• _Job item_: Within the entries below, every line containing "Wielkie" is to be copied.

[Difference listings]
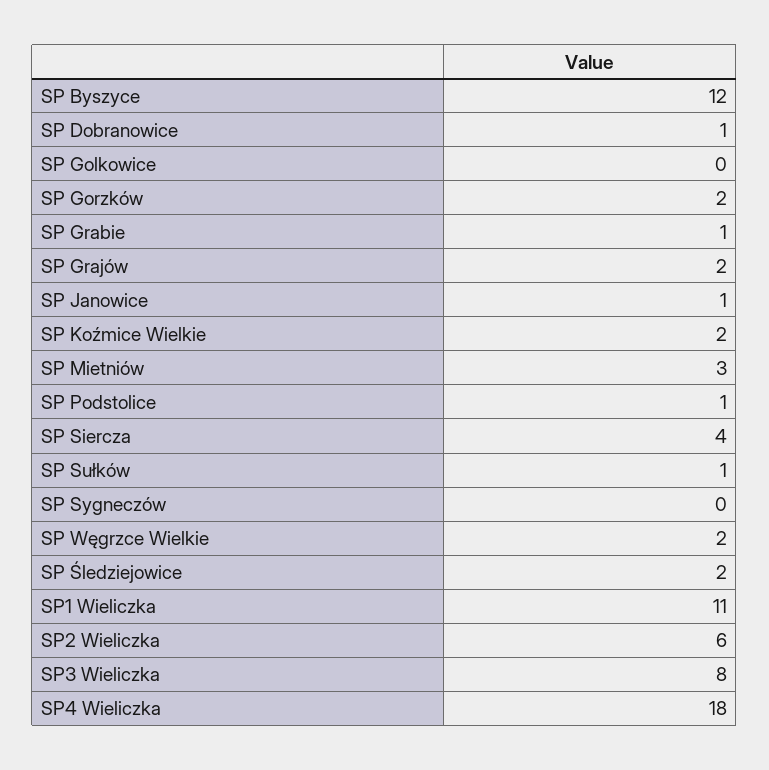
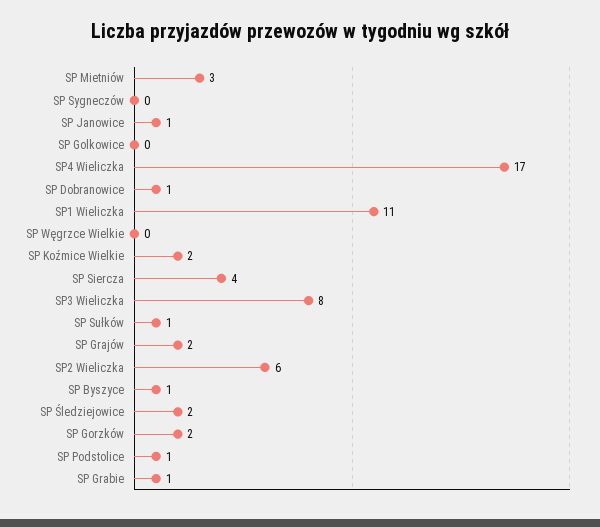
  {
-   "SP Byszyce": 12,
+   "SP Byszyce": 1,
    "SP Dobranowice": 1,
    "SP Golkowice": 0,
    "SP Gorzków": 2,
    "SP Grabie": 1,
    "SP Grajów": 2,
    "SP Janowice": 1,
    "SP Koźmice Wielkie": 2,
    "SP Mietniów": 3,
    "SP Podstolice": 1,
    "SP Siercza": 4,
    "SP Sułków": 1,
    "SP Sygneczów": 0,
-   "SP Węgrzce Wielkie": 2,
+   "SP Węgrzce Wielkie": 0,
    "SP Śledziejowice": 2,
    "SP1 Wieliczka": 11,
    "SP2 Wieliczka": 6,
    "SP3 Wieliczka": 8,
-   "SP4 Wieliczka": 18
+   "SP4 Wieliczka": 17
  }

• _Result of this task_:
    "SP Koźmice Wielkie": 2,
-   "SP Węgrzce Wielkie": 2,
+   "SP Węgrzce Wielkie": 0,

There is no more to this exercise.